Introduction#

../_images/retrieval_example.png

Music retrieval is the task of finding a set of music pieces that match a given query. This query can take various forms - it could be musical attribute descriptions (e.g., “happy upbeat pop song”), metadata information (e.g., “Oasis - Don’t Look Back in Anger”), or a similarity query (e.g., similar to Oasis). The system analyzes the query and searches through a music database to return relevant results that best match the search criteria. The retrieved results are typically ranked by their relevance or similarity to the query. This technology enables users to discover music in more intuitive and flexible ways compared to traditional catalog browsing. Music retrieval systems need to bridge the semantic gap between high-level query descriptions and low-level audio features, making it a challenging problem in music information retrieval.

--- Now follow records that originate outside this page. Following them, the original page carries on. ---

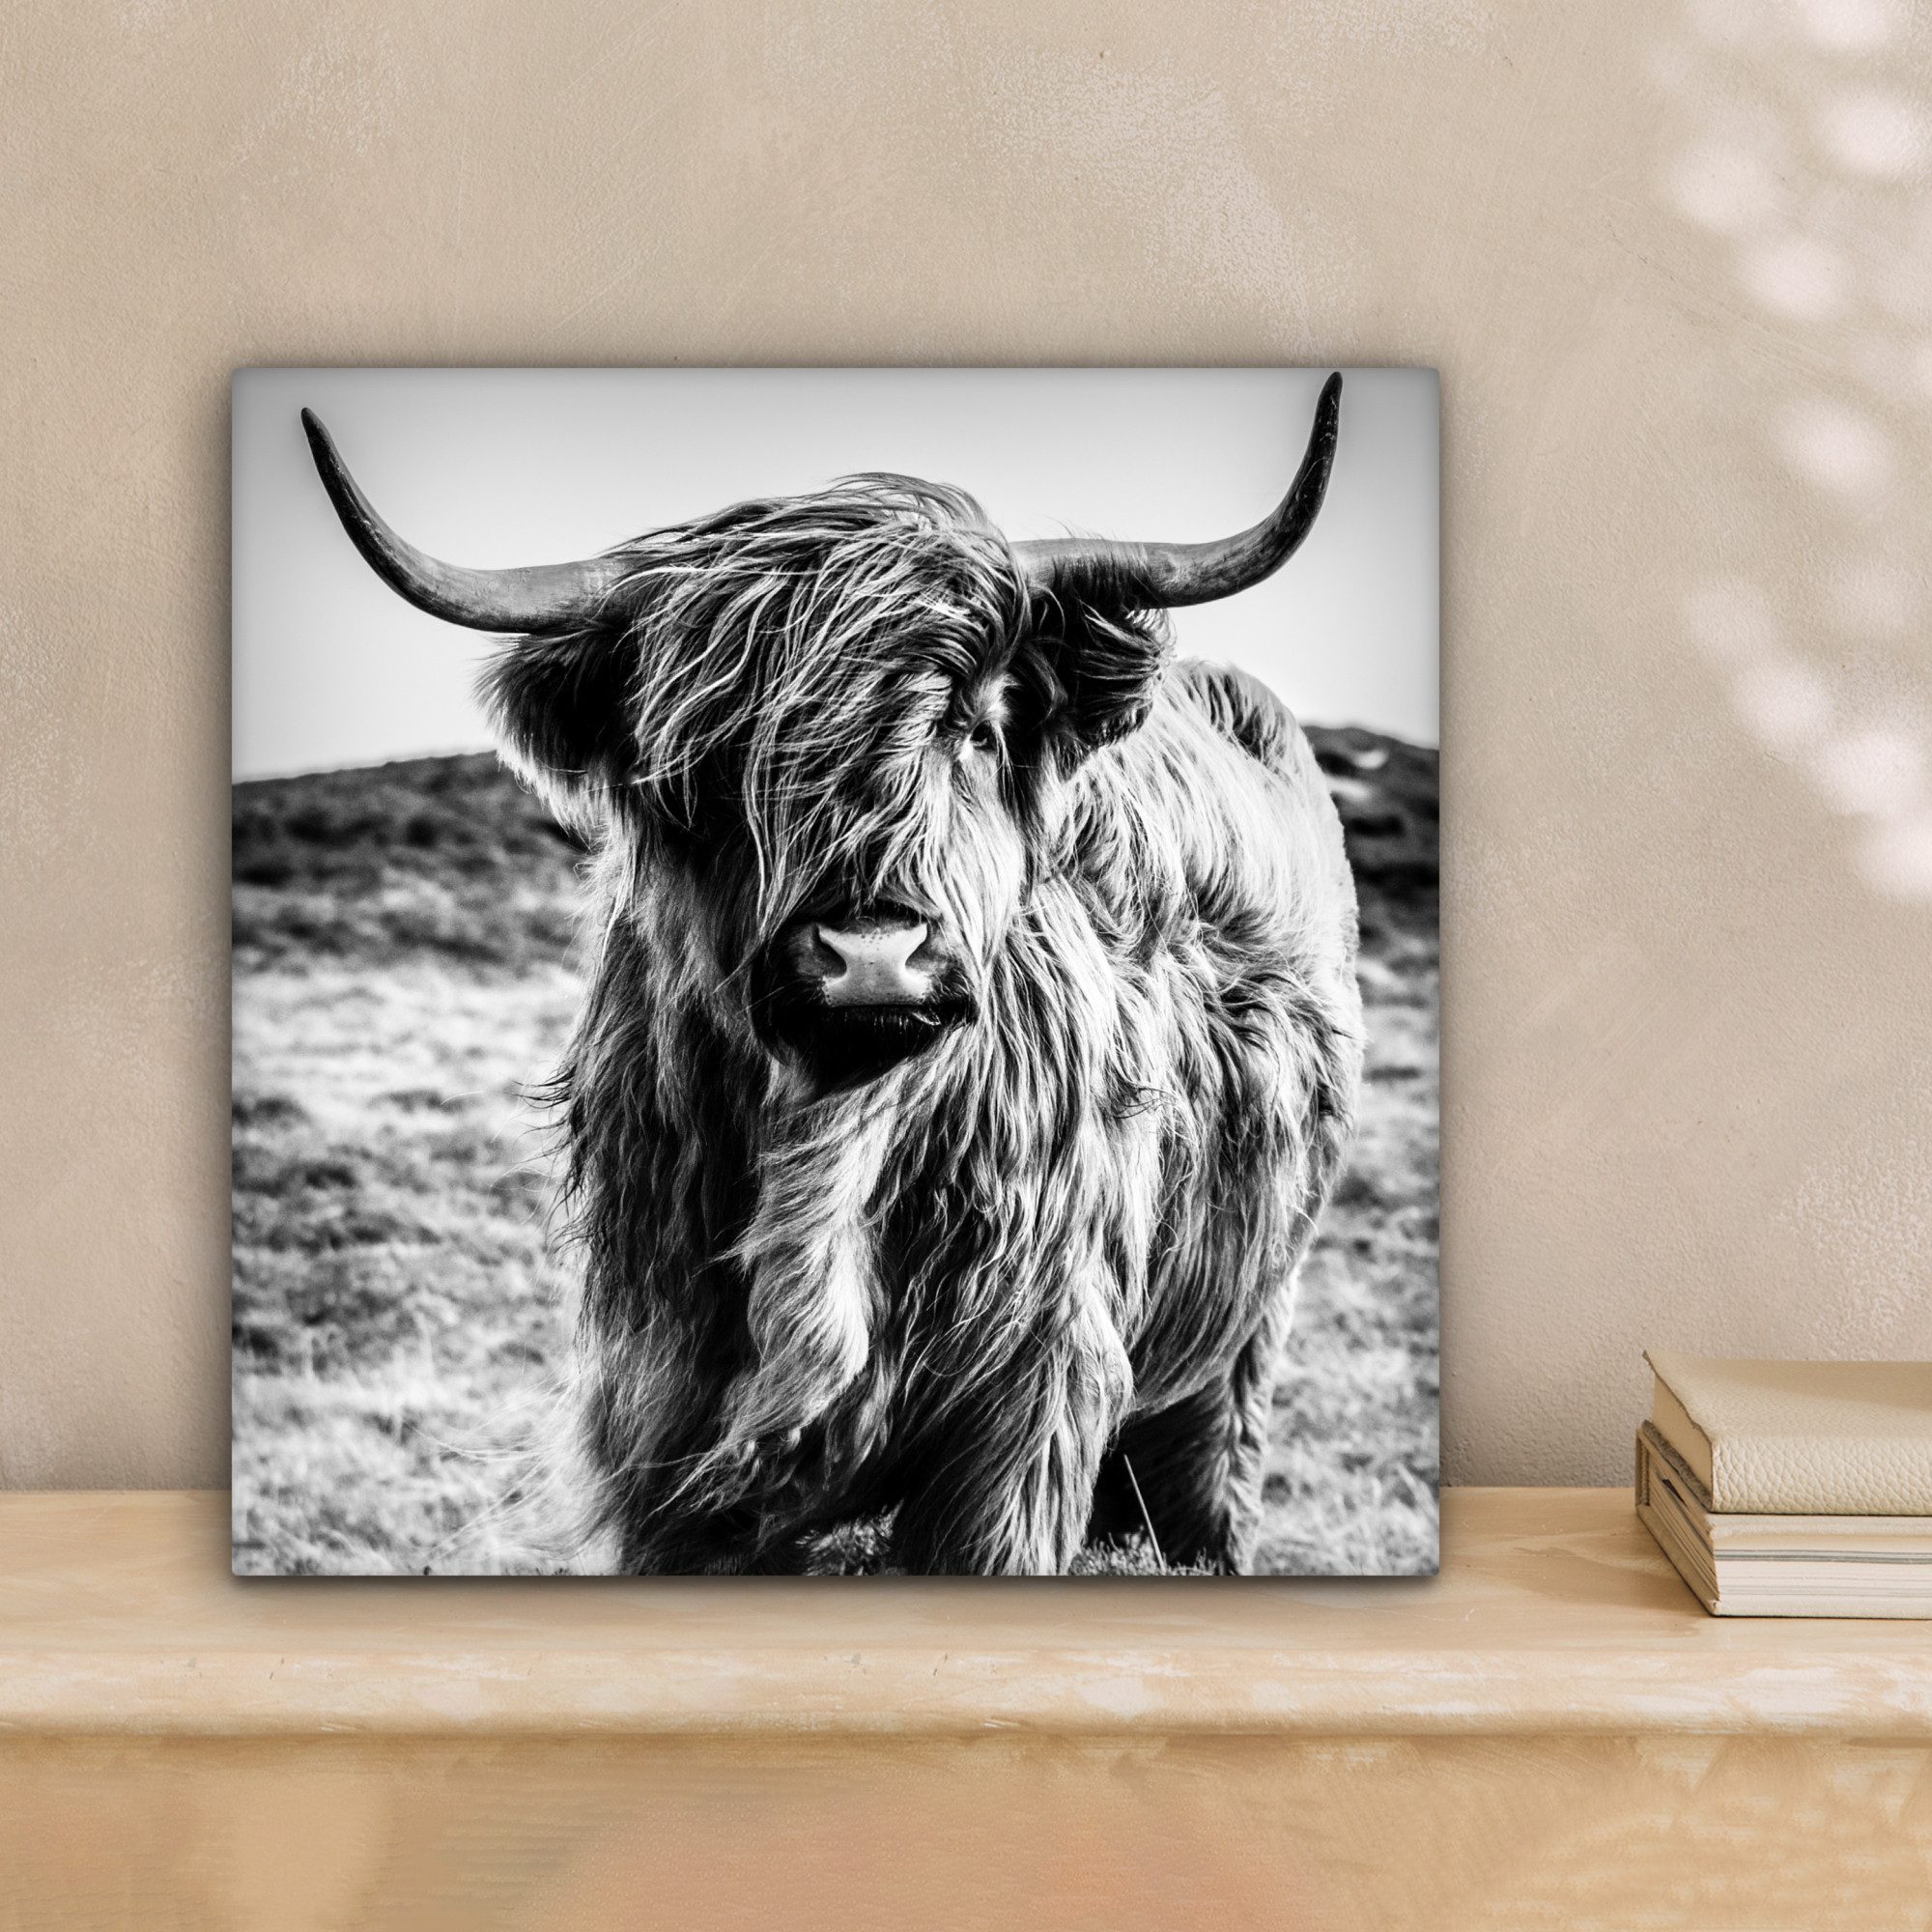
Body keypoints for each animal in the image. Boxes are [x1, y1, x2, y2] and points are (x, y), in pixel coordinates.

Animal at [301, 375, 1363, 1574]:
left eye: (976, 725)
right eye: (712, 759)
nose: (871, 955)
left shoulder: (1025, 1406)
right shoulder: (661, 1416)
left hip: (1239, 1337)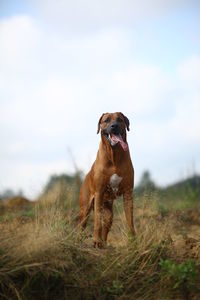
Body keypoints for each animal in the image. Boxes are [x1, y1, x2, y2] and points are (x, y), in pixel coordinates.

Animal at [78, 111, 136, 247]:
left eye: (119, 119)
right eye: (106, 120)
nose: (114, 126)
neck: (114, 155)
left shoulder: (128, 193)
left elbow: (130, 221)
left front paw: (133, 242)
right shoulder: (99, 192)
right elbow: (97, 222)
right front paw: (96, 241)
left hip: (108, 212)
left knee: (106, 226)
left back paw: (104, 244)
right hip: (85, 209)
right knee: (81, 226)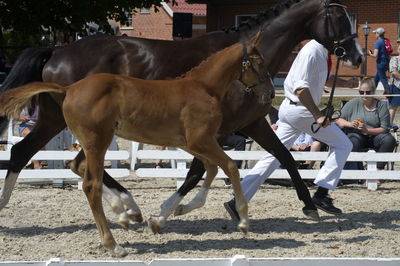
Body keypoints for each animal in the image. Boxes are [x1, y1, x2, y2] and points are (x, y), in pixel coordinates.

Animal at [0, 0, 362, 233]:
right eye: (340, 19)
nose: (357, 56)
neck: (236, 66)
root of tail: (57, 50)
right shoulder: (214, 132)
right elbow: (198, 172)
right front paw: (166, 213)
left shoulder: (251, 124)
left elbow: (284, 157)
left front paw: (310, 206)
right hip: (64, 123)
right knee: (28, 153)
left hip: (72, 124)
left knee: (57, 159)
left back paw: (126, 209)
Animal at [0, 34, 272, 256]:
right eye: (259, 62)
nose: (269, 93)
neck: (204, 88)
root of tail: (68, 88)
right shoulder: (201, 140)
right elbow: (230, 167)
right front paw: (243, 221)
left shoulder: (192, 143)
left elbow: (211, 169)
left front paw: (180, 209)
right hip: (97, 141)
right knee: (89, 184)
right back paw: (114, 243)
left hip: (88, 139)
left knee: (74, 166)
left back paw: (124, 213)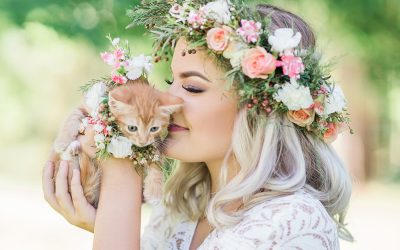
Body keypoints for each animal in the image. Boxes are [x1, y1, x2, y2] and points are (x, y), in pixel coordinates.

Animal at [53, 79, 183, 207]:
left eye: (154, 128)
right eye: (132, 128)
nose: (142, 142)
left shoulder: (155, 140)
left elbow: (157, 155)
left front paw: (154, 191)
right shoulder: (85, 107)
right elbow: (74, 115)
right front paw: (62, 142)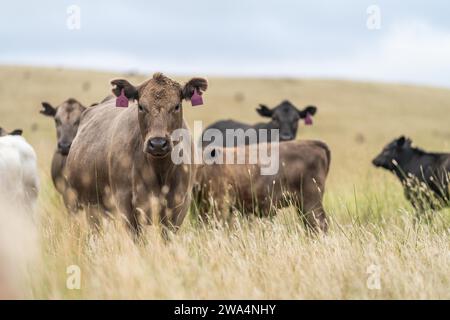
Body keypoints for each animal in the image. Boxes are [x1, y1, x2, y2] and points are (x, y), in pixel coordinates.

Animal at [64, 74, 207, 236]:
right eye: (141, 107)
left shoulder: (178, 207)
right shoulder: (126, 207)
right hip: (91, 208)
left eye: (176, 106)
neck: (160, 170)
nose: (158, 143)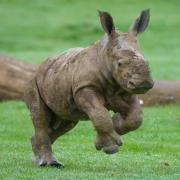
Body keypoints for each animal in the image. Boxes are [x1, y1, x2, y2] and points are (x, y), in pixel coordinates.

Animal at [23, 9, 153, 167]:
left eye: (147, 62)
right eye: (120, 64)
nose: (144, 83)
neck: (105, 55)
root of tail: (40, 66)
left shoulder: (125, 89)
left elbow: (136, 118)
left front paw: (113, 126)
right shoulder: (85, 87)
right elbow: (100, 114)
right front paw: (110, 147)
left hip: (56, 78)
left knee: (67, 121)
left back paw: (40, 159)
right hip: (34, 81)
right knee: (40, 116)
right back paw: (49, 163)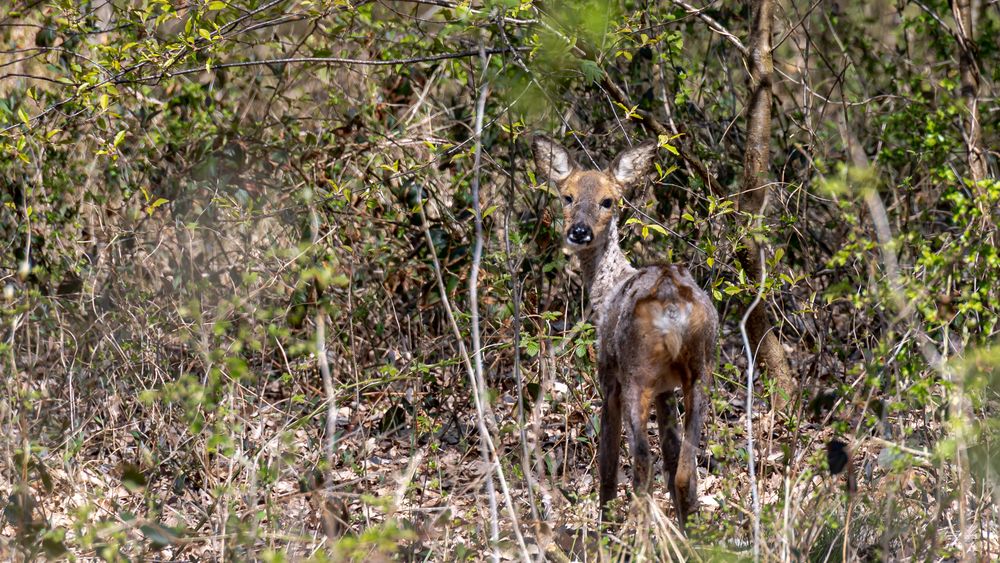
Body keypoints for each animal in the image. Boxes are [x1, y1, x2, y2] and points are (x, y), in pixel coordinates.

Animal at [536, 135, 716, 528]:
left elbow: (607, 463)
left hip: (637, 373)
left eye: (608, 200)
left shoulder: (608, 376)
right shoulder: (666, 390)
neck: (607, 288)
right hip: (699, 371)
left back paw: (632, 530)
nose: (579, 232)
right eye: (567, 196)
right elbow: (672, 455)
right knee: (685, 467)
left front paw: (603, 524)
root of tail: (672, 304)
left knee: (642, 461)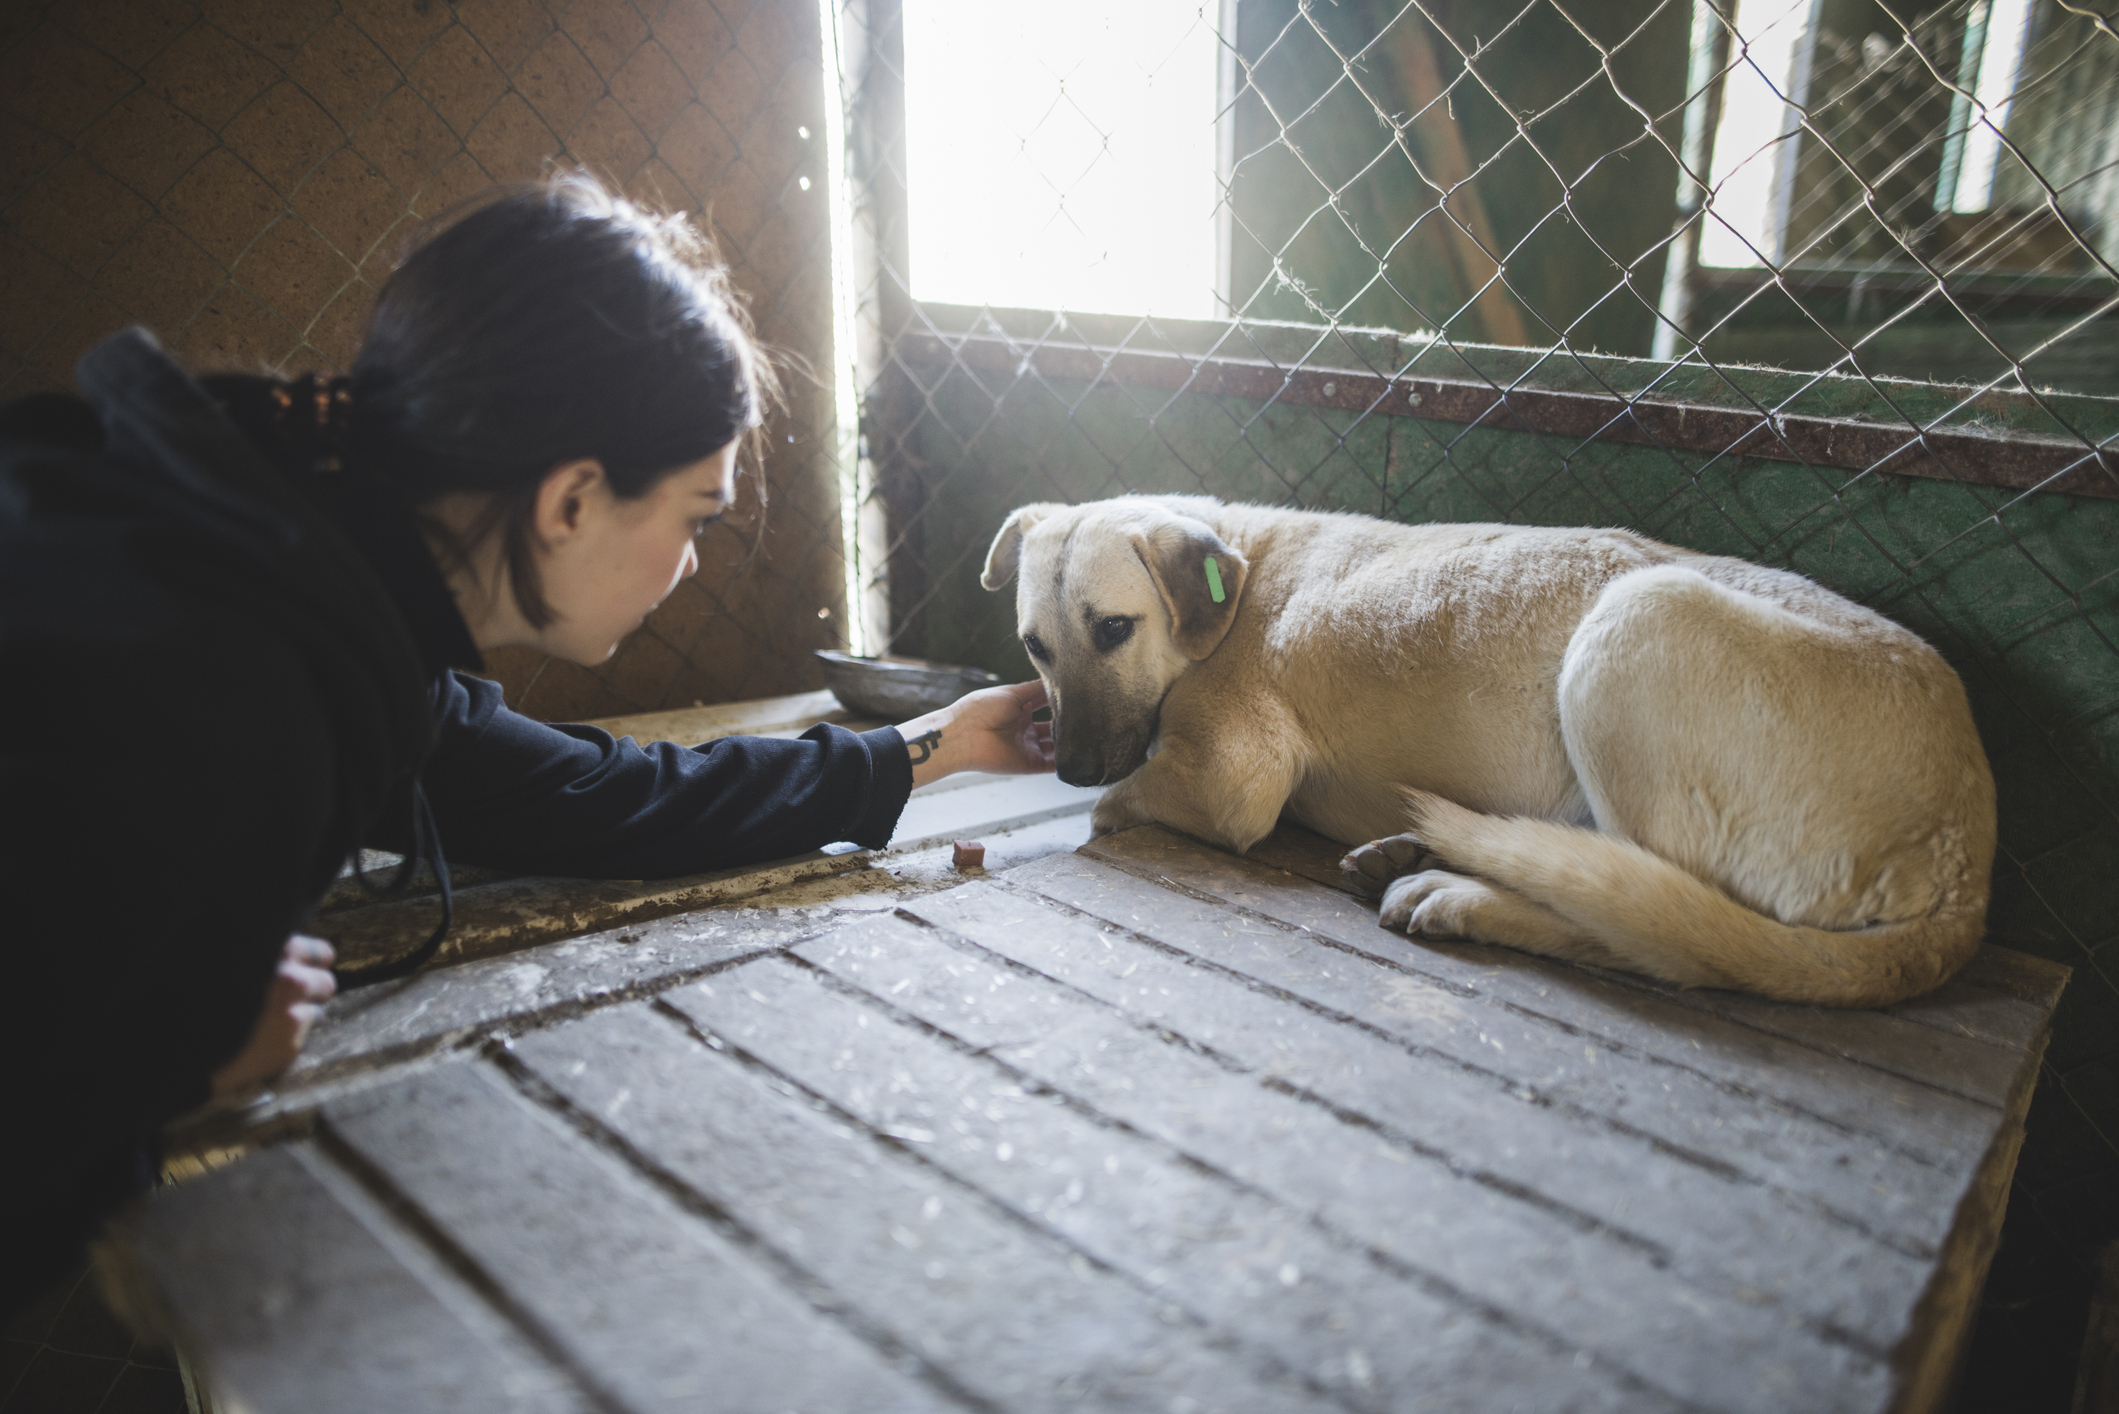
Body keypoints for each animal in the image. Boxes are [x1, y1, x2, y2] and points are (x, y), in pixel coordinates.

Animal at [983, 498, 1991, 1004]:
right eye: (1035, 646)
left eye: (1113, 629)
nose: (1067, 767)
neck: (1235, 574)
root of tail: (1966, 860)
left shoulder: (1233, 779)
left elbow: (1116, 806)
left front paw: (1097, 802)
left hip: (1637, 622)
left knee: (1651, 929)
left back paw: (1458, 893)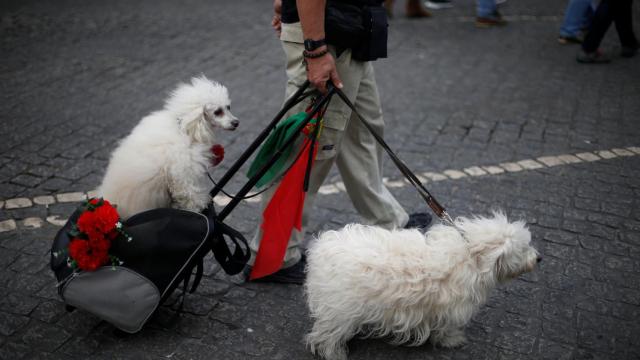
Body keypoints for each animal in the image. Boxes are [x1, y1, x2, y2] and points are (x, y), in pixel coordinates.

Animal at [99, 76, 239, 218]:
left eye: (228, 107)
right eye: (217, 112)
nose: (236, 123)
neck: (185, 128)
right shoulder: (182, 174)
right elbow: (191, 195)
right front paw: (200, 207)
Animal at [304, 212, 540, 358]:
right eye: (523, 248)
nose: (539, 258)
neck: (470, 256)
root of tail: (321, 248)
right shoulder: (450, 309)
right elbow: (446, 328)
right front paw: (452, 340)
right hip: (341, 310)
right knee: (325, 336)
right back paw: (334, 354)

Early Text-to-Music Retrieval has been studied for a long time under the names “query-by-text” [TBTL08] or “query-by-description” [Whi05]. As previously explained, the initial systems were built using Supervised Classification.

Note

“query-by-text” system can retrieve appropriate songs for a large number of musically relevant words. … we describe such a system and show that it can both annotate novel audio content with semantically meaningful words and retrieve relevant audio tracks from a database of unannotated tracks given a text-based query. We view the related tasks of semantic annotation and retrieval of audio as one supervised multiclass, multilabel learning problem. [TBTL08]

Early Stage Retrieval Methods#

Early retrieval methods were based on supervised classification models. The classification models are trained on labeled datasets where human annotators have tagged tracks with the appropriate attributes. Each classifier learns to recognize the audio characteristics associated with its target labels (e.g., what makes a song sound like “rock” or like an Oasis song). In this approach, music tracks are first annotated with relevant attributes through initial tagging tasks like genre classification (e.g., “rock”, “jazz”, “classical”) and instrument recognition. These annotations create a structured vocabulary of labels that can be used for retrieval.

../_images/cls_methods.png

During the retrieval stage, there are two main ways to search through the annotated music collection:

  1. Filtering-based boolean search: This method treats each attribute as a binary filter. For example, a query like “rock songs by Oasis” would first filter for tracks labeled as “rock” genre, then filter that subset for tracks labeled with “Oasis” as the artist. Multiple filters can be combined using boolean operators (AND, OR, NOT).

  2. Output logits based ranking: This approach uses the output logits from the classification models. Rather than just using binary yes/no filters, it ranks tracks based on the raw logit values (pre-softmax activation values) from the classifier’s final layer. These logit values indicate the model’s assessment of each attribute before normalization, providing a more granular scoring mechanism for ranking tracks.

../_images/cls_problem.png

Problem: Out of Vocabulary#

However, the classification-based retrieval framework faces two significant challenges. First, since we need to train task-specific classification models, we require separate models for each distinct musical attribute (i.e., genre classification, instrument recognition, mood detection, key estimation, tempo prediction, etc.). Managing multiple classifier models leads to increased computational overhead and inference costs. Additionally, as our music database expands, the annotation costs grow proportionally since each new track needs to be processed by all these different models.

../_images/oov.png

Second, there is a critical limitation regarding vocabulary coverage. The datasets typically used for training these classifiers contain a very restricted vocabulary, usually ranging from only 50 to 200 words. This creates what is known as the Out-of-Vocabulary (OOV) problem - when users attempt to search using terms that fall outside this limited vocabulary, the system cannot process their queries. This becomes particularly problematic when dealing with the broader "open vocabulary problem," where users naturally want to describe music using unrestricted language. Attempting to address this through supervised classification would require developing an impractically large number of classification models to cover all possible query terms. The cost and complexity of creating and maintaining such a comprehensive system, along with the challenge of collecting sufficient training data for each new term, makes this approach unfeasible for real-world applications.

References#

[TBTL08] (1,2)

Douglas Turnbull, Luke Barrington, David Torres, and Gert Lanckriet. Semantic annotation and retrieval of music and sound effects. IEEE Transactions on Audio, Speech, and Language Processing, 16(2):467–476, 2008.

[Whi05]

Brian Alexander Whitman. Learning the meaning of music. PhD thesis, Massachusetts Institute of Technology, 2005.